Begroting wordt evenwichtsoefening met drie gewichten

Endettement sous contrôle, investissements productifs et cohésion sociale : une « impossible trinité » à la belge ?

Valère Piérard, étudiant à la John F. Kennedy School of Government de l’université de Harvard et membre du Groupe du Vendredi

À l’aube des années 60, l’économiste Robert Mundell a introduit la désormais célèbre théorie de l’« impossible trinité ». Ce concept décrit l'impossibilité pour un État de concilier simultanément taux de change fixe, mobilité parfaite des capitaux et contrôle de sa politique monétaire. Depuis, les triangles d’incompatibilité sont devenus un outil prisé des économistes pour illustrer une situation dans laquelle les décideurs doivent choisir deux priorités parmi trois objectifs irréconciliables simultanément.

L’actualité géopolitique récente, combinée à des transformations plus profondes des économies occidentales (démographie, technologie,…), place le gouvernement belge face à des choix cruciaux. Des choix politiques qui, à un moment de grands bouleversements mondiaux, contraindront l’Arizona à des arbitrages difficiles. Les objectifs d'assainissement budgétaire, d'investissements productifs et de cohésion sociale semblent de plus en plus irréconciliables. Sommes-nous face à une impossible trinité à la belge ?

Stabiliser l’endettement malgré les nouvelles dépenses

Le Premier Ministre et les membres du gouvernement l’ont répété à plusieurs reprises : l’assainissement budgétaire sera une pierre angulaire de leur action. Pour atteindre son objectif de ramener le déficit sous les 3% du PIB à l’horizon 2029 et de maîtriser l’endettement public, le gouvernement a prévu de nombreuses réformes visant à réduire les dépenses de l’État.

Pourtant, l’augmentation annoncée du budget de la défense risque de compliquer la tâche de nos ministres. Non seulement cette hausse de la contribution au secteur de la défense n’est aujourd’hui pas financée de manière pérenne, mais le gouvernement pourrait aussi devoir rapidement consentir à d’autres nouvelles dépenses dans l’innovation et la transition climatique, si l’Union européenne faisait le choix de suivre les recommandations du rapport Draghi.

Si personne ne doute du bien fondé de ces dépenses, elles ne seront conciliables avec les promesses budgétaires qu’au prix de réformes structurelles supplémentaires. Une question se pose toutefois : réduire davantage les dépenses de l’Etat, notamment celles de protection sociale, est-il réaliste dans le contexte social actuel ?

C’est au gouvernement d’en juger. Une chose paraît toutefois claire : ces réformes devront générer des effets substantiels pour donner au Premier Ministre une chance de ramener le déficit sous les 3%. Cela est d’autant plus vrai que les mesures actuelles n’atteindront probablement pas les économies escomptées, comme l’a souligné la Cour des comptes.

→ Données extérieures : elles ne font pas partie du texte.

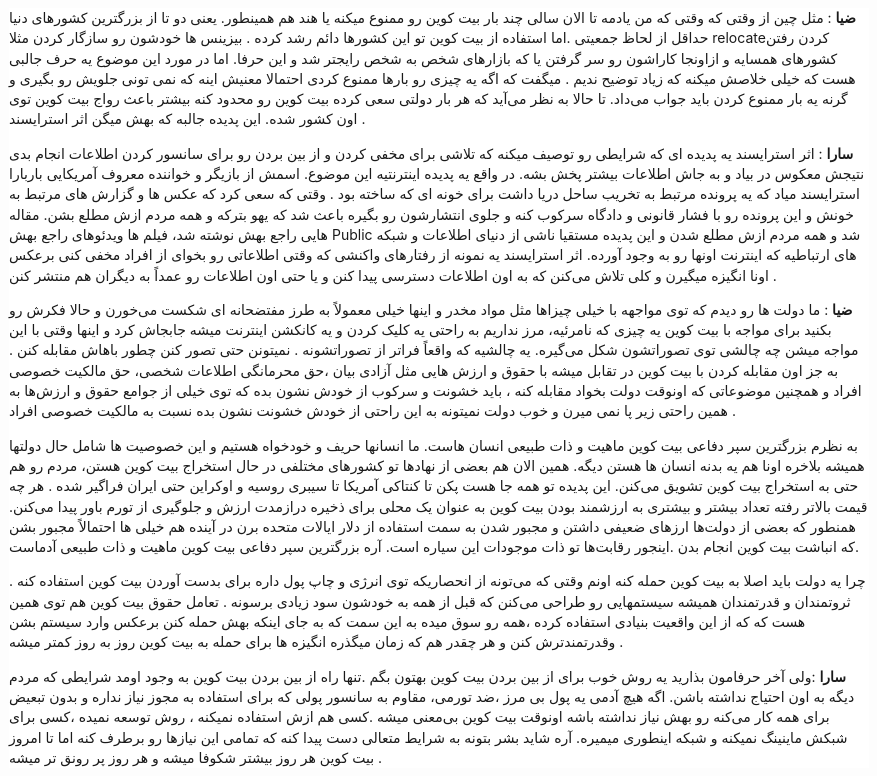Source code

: **ضیا** : مثل چین از وقتی که وقتی که من یادمه تا الان سالی چند بار بیت کوین رو ممنوع میکنه یا هند هم همینطور. یعنی دو تا از بزرگترین کشورهای دنیا حداقل از لحاظ جمعیتی .اما استفاده از بیت کوین تو این کشورها دائم رشد کرده . بیزینس ها خودشون رو سازگار کردن مثلا relocateکردن رفتن کشورهای همسایه و ازاونجا کاراشون رو سر گرفتن یا که بازارهای شخص به شخص رایجتر شد و این حرفا. اما در مورد این موضوع یه حرف جالبی هست که خیلی خلاصش میکنه که زیاد توضیح ندیم . میگفت که اگه یه چیزی رو بارها ممنوع کردی احتمالا معنیش اینه که نمی تونی جلویش رو بگیری و گرنه یه بار ممنوع کردن باید جواب می‌داد. تا حالا به نظر می‌آید که هر بار دولتی سعی کرده بیت کوین رو محدود کنه بیشتر باعث رواج بیت کوین توی اون کشور شده. این پدیده جالبه که بهش میگن اثر استرایسند .

**سارا** : اثر استرایسند یه پدیده ای که شرایطی رو توصیف میکنه که تلاشی برای مخفی کردن و از بین بردن رو برای سانسور کردن اطلاعات انجام بدی نتیجش معکوس در بیاد و به جاش اطلاعات بیشتر پخش بشه. در واقع یه پدیده اینترنتیه این موضوع. اسمش از بازیگر و خواننده معروف آمریکایی باربارا استرایسند میاد که یه پرونده مرتبط به تخریب ساحل دریا داشت برای خونه ای که ساخته بود . وقتی که سعی کرد که عکس ها و گزارش های مرتبط به خونش و این پرونده رو با فشار قانونی و دادگاه سرکوب کنه و جلوی انتشارشون رو بگیره باعث شد که یهو بترکه و همه مردم ازش مطلع بشن. مقاله هایی راجع بهش نوشته شد، فیلم ها ویدئوهای راجع بهش Public شد و همه مردم ازش مطلع شدن و این پدیده مستقیا ناشی از دنیای اطلاعات و شبکه های ارتباطیه که اینترنت اونها رو به وجود آورده. اثر استرایسند یه نمونه از رفتارهای واکنشی که وقتی اطلاعاتی رو بخوای از افراد مخفی کنی برعکس اونا انگیزه میگیرن و کلی تلاش می‌کنن که به اون اطلاعات دسترسی پیدا کنن و یا حتی اون اطلاعات رو عمداً به دیگران هم منتشر کنن .

**ضیا** : ما دولت ها رو دیدم که توی مواجهه با خیلی چیزاها مثل مواد مخدر و اینها خیلی معمولاً به طرز مفتضحانه ای شکست می‌خورن و حالا فکرش رو بکنید برای مواجه با بیت کوین یه چیزی که نامرئیه، مرز نداریم به راحتی یه کلیک کردن و یه کانکشن اینترنت میشه جابجاش کرد و اینها وقتی با این مواجه میشن چه چالشی توی تصوراتشون شکل می‌گیره. یه چالشیه که واقعاً فراتر از تصوراتشونه . نمیتونن حتی تصور کنن چطور باهاش مقابله کنن . به جز اون مقابله کردن با بیت کوین در تقابل میشه با حقوق و ارزش هایی مثل آزادی بیان ،حق محرمانگی اطلاعات شخصی، حق مالکیت خصوصی افراد و همچنین موضوعاتی که اونوقت دولت بخواد مقابله کنه ، باید خشونت و سرکوب از خودش نشون بده که توی خیلی از جوامع حقوق و ارزش‌ها به همین راحتی زیر پا نمی میرن و خوب دولت نمیتونه به این راحتی از خودش خشونت نشون بده نسبت به مالکیت خصوصی افراد .

به نظرم بزرگترین سپر دفاعی بیت کوین ماهیت و ذات طبیعی انسان هاست. ما انسانها حریف و خودخواه هستیم و این خصوصیت ها شامل حال دولتها همیشه بلاخره اونا هم یه بدنه انسان ها هستن دیگه. همین الان هم بعضی از نهادها تو کشورهای مختلفی در حال استخراج بیت کوین هستن، مردم رو هم حتی به استخراج بیت کوین تشویق می‌کنن. این پدیده تو همه جا هست پکن تا کنتاکی آمریکا تا سیبری روسیه و اوکراین حتی ایران فراگیر شده . هر چه قیمت بالاتر رفته تعداد بیشتر و بیشتری به ارزشمند بودن بیت کوین به عنوان یک محلی برای ذخیره درازمدت ارزش و جلوگیری از تورم باور پیدا می‌کنن. همنطور که بعضی از دولت‌ها ارزهای ضعیفی داشتن و مجبور شدن به سمت استفاده از دلار ایالات متحده برن در آینده هم خیلی ها احتمالاً مجبور بشن که انباشت بیت کوین انجام بدن .اینجور رقابت‌ها تو ذات موجودات این سیاره است. آره بزرگترین سپر دفاعی بیت کوین ماهیت و ذات طبیعی آدماست.

چرا یه دولت باید اصلا به بیت کوین حمله کنه اونم وقتی که می‌تونه از انحصاریکه توی انرژی و چاپ پول داره برای بدست آوردن بیت کوین استفاده کنه . ثروتمندان و قدرتمندان همیشه سیستمهایی رو طراحی می‌کنن که قبل از همه به خودشون سود زیادی برسونه . تعامل حقوق بیت کوین هم توی همین هست که که از این واقعیت بنیادی استفاده کرده ،همه رو سوق میده به این سمت که به جای اینکه بهش حمله کنن برعکس
وارد سیستم بشن وقدرتمندترش کنن و هر چقدر هم که زمان میگذره انگیزه ها برای حمله به بیت کوین روز به روز کمتر میشه .

**سارا** :ولی آخر حرفامون بذارید یه روش خوب برای از بین بردن بیت کوین بهتون بگم .تنها راه از بین بردن بیت کوین به وجود اومد شرایطی که مردم دیگه به اون احتیاج نداشته باشن. اگه هیچ آدمی یه پول بی مرز ،ضد تورمی، مقاوم به سانسور پولی که برای استفاده به مجوز نیاز نداره و بدون تبعیض برای همه کار می‌کنه رو بهش نیاز نداشته باشه اونوقت بیت کوین بی‌معنی میشه .کسی هم ازش استفاده نمیکنه ، روش توسعه نمیده ،کسی برای شبکش ماینینگ نمیکنه و شبکه اینطوری میمیره. آره شاید بشر بتونه به شرایط متعالی دست پیدا کنه که تمامی این نیازها رو برطرف کنه اما تا امروز بیت کوین هر روز بیشتر شکوفا میشه و هر روز پر رونق تر میشه .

L’impossible trinité et la nécessaire transparence du gouvernement

Soyons francs : le gouvernement se trouve face à une équation très difficile. Il devra choisir rapidement. Quelles priorités fixera-t-il : la stabilisation budgétaire, les investissements productifs et de défense ou la cohésion sociale ?

Renoncer à l'un de ces objectifs fait courir des risques importants au pays. Poursuivre sur la voie d’une politique budgétaire non soutenable reporte le fardeau sur les prochaines générations et mènera à une hausse mécanique du coût de son endettement. Ne pas consentir à une hausse des investissements, à l’heure d’une rivalité technologique sans précédent, pourrait menacer les leviers de notre future prospérité et empêcher le pays de tenir ses engagements climatiques.

Quant aux réformes supplémentaires, ont-elles une chance d’être perçues autrement que comme un signe d’érosion de la solidarité nationale ? Le volet social de l’accord de gouvernement, qui comprend notamment un allègement de la fiscalité sur les bas salaires et un renforcement de la prévention dans notre système de santé, pourrait tarder à produire ses effets. Pourtant, la menace d’une rupture du contrat implicite sur lequel repose notre système de protection sociale pourrait conduire à davantage encore de polarisation.

Le pays est bien face à une impossible trinité. Si deux objectifs sont probablement atteignables, le gouvernement ne pourra tenir tous ses engagements. Il devrait profiter du soutien populaire dont il bénéficie actuellement pour redéfinir des objectifs crédibles et annoncer ses intentions de manière transparente et concertée. Donner l’illusion qu’il pourra tenir ses promesses fait courir le risque que son action soit rapidement incomprise, voire rendue inefficace.